We are a world of bad news and pessimism where only disasters (natural and man-made) and mistakes of policy makers are news; if you can find news that isn’t about celebrities’ dating or dieting habits.  Are we really a world on the brink of climate destruction, economic malaise, Ebola, war, a widening gap between rich and poor? Perhaps, but we do seem to be a world of leaders totally incapable of visioning or communicating a future of hope and optimism and thus paralysed from acting gently and with grace.

Arrghh!

But there are moments of stillness when these thoughts are swept away.

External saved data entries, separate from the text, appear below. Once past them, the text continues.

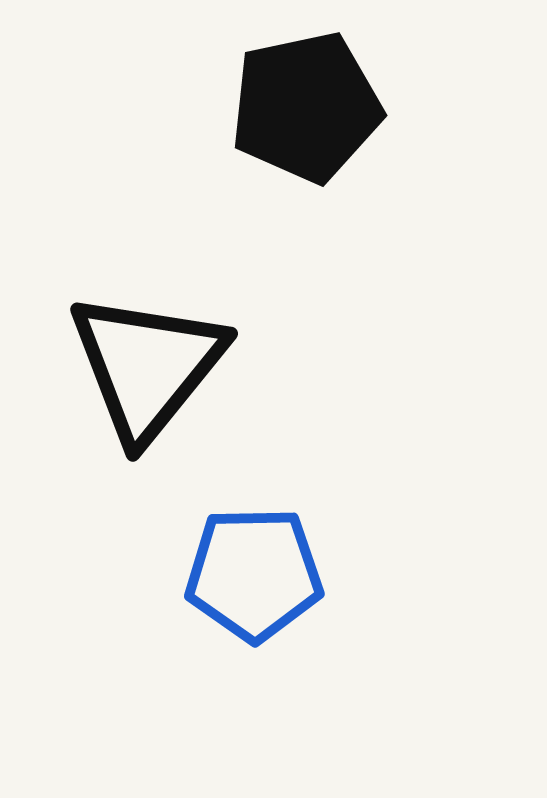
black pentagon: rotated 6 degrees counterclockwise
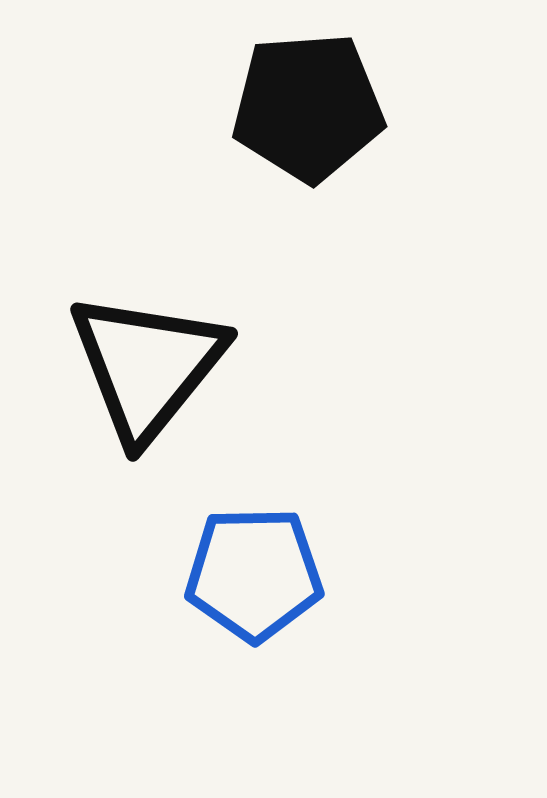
black pentagon: moved 2 px right; rotated 8 degrees clockwise
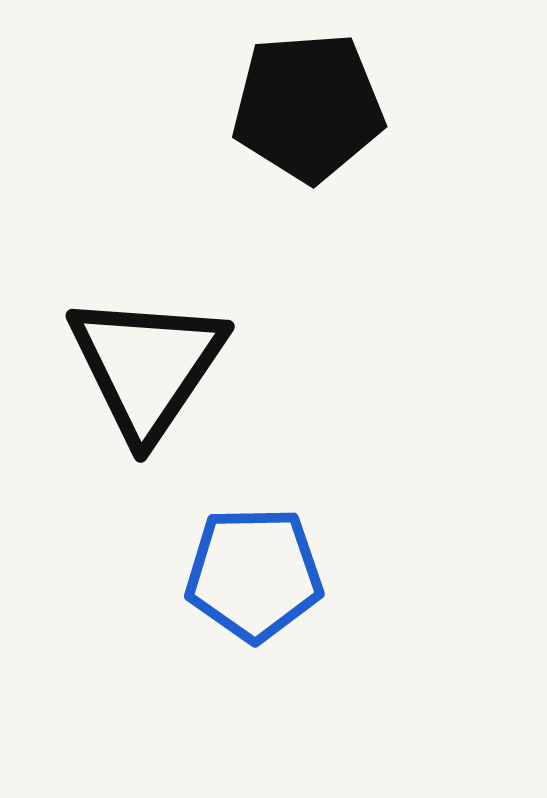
black triangle: rotated 5 degrees counterclockwise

For example, when my children were young, each evening pessimism was swept away when I sat down with them and read a bed-time story – sometimes chosen by my son, sometimes by my daughter and sometimes by me.   The choice of book was not as important as the ritual itself.  The ritual of getting ready for bed, gathering the family around, staring at the bookshelf, choosing a book – sometimes at random, sometimes with much forethought – sitting on the floor or the bed and then enjoying the story – the flow, the illustrations, the humour, the moral and the pantomime of reading it out loud playing the various characters.

The ritual had a restorative effect.

It provided me the opportunity to bond with my kids, which was so valuable given I work full time and don’t get the chance to spend a lot of time with them during the week.  It gave me insight in to their developing personalities and gave the kids an appreciation for my sense of humour and that adults are allowed, and in my world, encouraged, to be silly.  Aside from this there is so much evidence that reading to children is amongst the single most important things you can do to improve your kids chances for success in school.

Imagine what we could achieve if we could replicate this ritual with our political leaders; if we could read a bed-time story to the presidents, prime ministers, sultans, premiers, chancellors, Taoiseachs, kings, queens and princes of this world.

All this got me thinking one day years ago, and an image popped into my mind; there I was sitting on my daughter’s bed with Vladimir Putin propped up on one of my knees and Barak Obama on the other (an impossibly comic image).   In my mind both men were listening in rapture as I read Hunwick’s Egg by Mem Fox (possibly the greatest illustrated children’s book author of all time).

I have often fantasised about the power of this simple act over the years.  The power to fundamentally sweep away ideology and dogma, if only for a few minutes, so they can share and contemplate a story with a simple universal moral – the power the imagination has to change the way we see the world – in just the same way the ritual of reading a book with my kids restored my faith in an optimistic future.

My kids are independent readers now; which means I’m just one step closer to that redundancy all parents inevitably face.  They no longer need me to read with them.  But I still find that stillness when I pick up a great book at night … sometimes annoyingly sharing passages with my patient wife that have particularly inspired me with their poetic beauty or astonishingly ambitious syntax and sometimes as I quietly absorb a simple, clever story.